E che ci si aspettava? Un record di presenze, un plebiscito di sì o no al referendum più anomalo e largamente ambiguo che la politica ha inventato per distogliere l’opinione pubblica dalla voragine economica provocata dalla pandemia? Illudere i promotori pentastellati di recuperare parte di quanto perso e  di cui Di Maio dovrebbe fare ammenda per l’insana sortita di unire l’ideologia di Grillo al sovranismo razzista, xenofobo, antieuropeo della Lega? Ma poi, pur nella consapevolezza che nel mondo l’Italia ha titoli di merito nel mantenere sotto controllo il coronavirus, il bollettino quotidiano di positivi e deceduti ha un chiaro effetto sui comportamenti degli italiani di massima prudenza, accentuata per gli opportuni richiami del governo e della scienza al rispetto del protocollo sicurezza. Lo scenario in cui opera la raccolta dei voti è noto: grandi difficoltà  nel garantire la regolarità elettorale per il numero prevedibilmente alto di defezioni degli scrutatori,  parziale coinvolgimento degli italiani nel guazzabuglio del taglio dei parlamentari che i partiti hanno raccontato nel massimo della confusione, mistificata dalla finta semplicità della contrapposizione tra ‘risparmio, adeguamento agli standard numerici europei’ e ‘risparmio ridicolo, minore rappresentatività diffusa nel territorio al di fuori della  riforma elettorale.  Di rilievo ben diverso è la consultazione sul governo di regioni importanti e un migliaio di comuni. A temerla è specialmente il Partito democratico, già orfano dell’esecutivo in regioni storicamente del centrosinistra. Terrorizzato dovrebbe essere il Movimento Cinque Stelle, ridimensionato  diviso al suo interno, con il vertice sabotato dal fuoco amico-nemico di Di Battista, minacciato dal quasi suicidio di presentare liste proprie, anziché ascoltare l’appello di Zingaretti per alleanze strategiche. Affogare, per i grillini sembra frutto di vocazione al masochismo, ma la decisione indipendentista è anche una mina con la miccia accesa alle fondamenta dei dem. La serietà del nostro Paese, ampiamente dimostrata nel corso della pandemia si è sorprendentemente confermata nella prima fase del voto in corso. È stato risolto per tempo il rischio di seggi non presidiati da presidenti e scrutatori che hanno dato forfeit per il timore del contagio. Le prime approssimative indiscrezioni, cioè senza il conforto dell’ufficialità, raccontano che gli elettori italiani s in mattinata avrebbero affollato i seggi. Il dato finale domani.

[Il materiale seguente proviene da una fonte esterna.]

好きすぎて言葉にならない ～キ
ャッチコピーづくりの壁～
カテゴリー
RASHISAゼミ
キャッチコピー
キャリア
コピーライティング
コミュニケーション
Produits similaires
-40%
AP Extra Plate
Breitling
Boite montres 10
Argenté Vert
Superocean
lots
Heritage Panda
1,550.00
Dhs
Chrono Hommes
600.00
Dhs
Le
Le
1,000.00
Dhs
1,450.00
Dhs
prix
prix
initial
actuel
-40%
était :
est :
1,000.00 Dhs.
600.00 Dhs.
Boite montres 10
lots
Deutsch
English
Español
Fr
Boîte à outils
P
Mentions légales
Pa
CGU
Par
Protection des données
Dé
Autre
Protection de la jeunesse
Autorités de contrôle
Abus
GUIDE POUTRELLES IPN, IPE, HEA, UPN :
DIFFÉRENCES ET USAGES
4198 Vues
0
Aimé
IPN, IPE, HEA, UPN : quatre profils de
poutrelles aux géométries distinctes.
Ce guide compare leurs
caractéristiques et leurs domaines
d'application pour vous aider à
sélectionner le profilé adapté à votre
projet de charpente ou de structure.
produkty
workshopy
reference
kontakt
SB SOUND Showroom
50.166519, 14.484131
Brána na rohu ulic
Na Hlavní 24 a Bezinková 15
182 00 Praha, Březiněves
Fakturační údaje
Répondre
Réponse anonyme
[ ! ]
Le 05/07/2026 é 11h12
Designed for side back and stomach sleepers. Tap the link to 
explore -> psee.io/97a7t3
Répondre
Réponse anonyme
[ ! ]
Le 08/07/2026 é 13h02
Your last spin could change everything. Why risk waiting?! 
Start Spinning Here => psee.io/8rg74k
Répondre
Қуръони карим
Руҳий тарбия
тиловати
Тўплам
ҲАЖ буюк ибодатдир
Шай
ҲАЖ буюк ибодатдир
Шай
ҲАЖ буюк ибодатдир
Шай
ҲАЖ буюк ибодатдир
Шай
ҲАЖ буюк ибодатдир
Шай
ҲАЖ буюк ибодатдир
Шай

Ancora una volta Salvini, il signor ‘me ne frego’ di mussoliniana memoria, mette sotto i piedi norme e leggi: viola il divieto di fare propaganda nel giorno vietato e si propone con l’identikit di politico meno rispettoso della correttezza istituzionale. Ormai è indecente prassi: nei giorni del voto, quando è in vigore il cosiddetto silenzio elettorale, l’ex ministro dell’interno del Carroccio fa propaganda permanente sui suoi canali social. È successo ieri, succede oggi (Facebook, Twitter, Instagram): rilancia manifesti elettorali, slogan, inviti a votare i candidati della Lega alle regionali. Salvini profitta di una lacuna della legge di settore, che non include i social nel divieto, perché posteriori alla legge. Resta la becera scorrettezza nei confronti degli altri partiti che si astengono, anche sui social.
Non è da meno De Laurentiis che twitta a favore dei De Luca. Protestano i tifosi: “Non usi la squadra per fare propaganda”. Il tweet: “Cari campani, il Napoli sostiene la candidatura di De Luca per il secondo quinquennio di presidenza della Campania. Non abbiate dubbi, è lui l’uomo migliore del momento”!!!